Nellon Bowry has resigned as chair of the Government Employees’ Retirement System Board of Trustees because of a large raise given to Austin Nibbs, the GERS administrator and CEO.
Bowry made his announcement at a special board meeting Tuesday.
The board elected Trustee Dwane Callwood to serve the rest of Bowry’s term, which ends at the end of January. Bowry was elected to the position in January 2021. He began the meeting by reading a statement that said he was resigning because he could not defend giving Nibbs a raise to $250,000 and offering him funds for travel and housing. The raise was approved at a late September meeting.
Responding to an email from the Source, Nibbs wrote that his contract has been extended through October 2023. He declined to comment on Bowry’s resignation. Nibbs had informed the board in December 2020 that he intended to resign on June 30, 2021.

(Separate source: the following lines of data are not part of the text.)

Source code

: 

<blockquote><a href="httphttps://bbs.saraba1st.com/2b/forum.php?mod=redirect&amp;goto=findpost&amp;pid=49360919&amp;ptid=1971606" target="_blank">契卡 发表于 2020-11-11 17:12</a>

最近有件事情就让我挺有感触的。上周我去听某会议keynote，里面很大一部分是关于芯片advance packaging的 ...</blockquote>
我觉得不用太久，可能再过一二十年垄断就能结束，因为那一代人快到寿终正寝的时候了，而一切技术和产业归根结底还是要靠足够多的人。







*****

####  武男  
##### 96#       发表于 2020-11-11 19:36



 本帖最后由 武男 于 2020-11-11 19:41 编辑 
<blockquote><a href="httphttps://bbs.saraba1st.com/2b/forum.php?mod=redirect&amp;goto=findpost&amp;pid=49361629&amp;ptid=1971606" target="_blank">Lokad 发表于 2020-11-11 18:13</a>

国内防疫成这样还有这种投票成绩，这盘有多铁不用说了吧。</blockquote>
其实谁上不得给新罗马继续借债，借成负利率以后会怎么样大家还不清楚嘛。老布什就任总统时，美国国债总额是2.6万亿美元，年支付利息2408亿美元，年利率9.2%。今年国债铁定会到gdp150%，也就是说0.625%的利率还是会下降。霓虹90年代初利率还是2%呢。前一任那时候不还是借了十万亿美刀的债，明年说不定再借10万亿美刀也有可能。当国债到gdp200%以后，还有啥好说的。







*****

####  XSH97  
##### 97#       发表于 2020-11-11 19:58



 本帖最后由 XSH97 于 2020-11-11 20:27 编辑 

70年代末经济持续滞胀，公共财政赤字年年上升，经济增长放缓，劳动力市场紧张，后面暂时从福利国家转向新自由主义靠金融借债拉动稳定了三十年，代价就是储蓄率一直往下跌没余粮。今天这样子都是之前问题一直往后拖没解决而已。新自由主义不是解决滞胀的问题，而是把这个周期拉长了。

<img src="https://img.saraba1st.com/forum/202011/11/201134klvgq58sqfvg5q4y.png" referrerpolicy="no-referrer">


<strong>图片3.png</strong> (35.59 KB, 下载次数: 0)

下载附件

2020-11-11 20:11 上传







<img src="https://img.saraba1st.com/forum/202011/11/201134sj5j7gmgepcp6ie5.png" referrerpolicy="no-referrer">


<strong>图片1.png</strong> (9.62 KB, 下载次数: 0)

Trustee Ronald Russell, who had initiated the board action resulting in Nibbs’ raise, said the public needed to know the reasoning behind the raise. He said other CEOs in the territory — he named the Water and Power Authority and the hospitals — were making $300,000 while Nibbs was making under $200,000. He said the board had failed in its efforts to find a replacement for Nibbs, and the administrator made personal sacrifices and extended his contract two or three times without a raise.
Bowry contended that the last statement was not true. He said that while Nibbs was staying on, his salary increased from $140,000 to $180,000, and allowances for travel and housing were added.
Earlier this week, Gov. Albert Bryan Jr. announced that the government made a $158 million payment as part of the $3.8 billion funding note under the GERS Solvency Plan. Bowry, a former commissioner of the Office of Management and Budget, said the System’s financial situation is not such that it can spend too freely. He noted that the System had yet to restart the popular employee loan program.
In February, Bryan signed legislation that allows the refinancing of the Rum Cover-Over Matching Fund bonds and use of the savings from better interest rates to stabilize the GERS.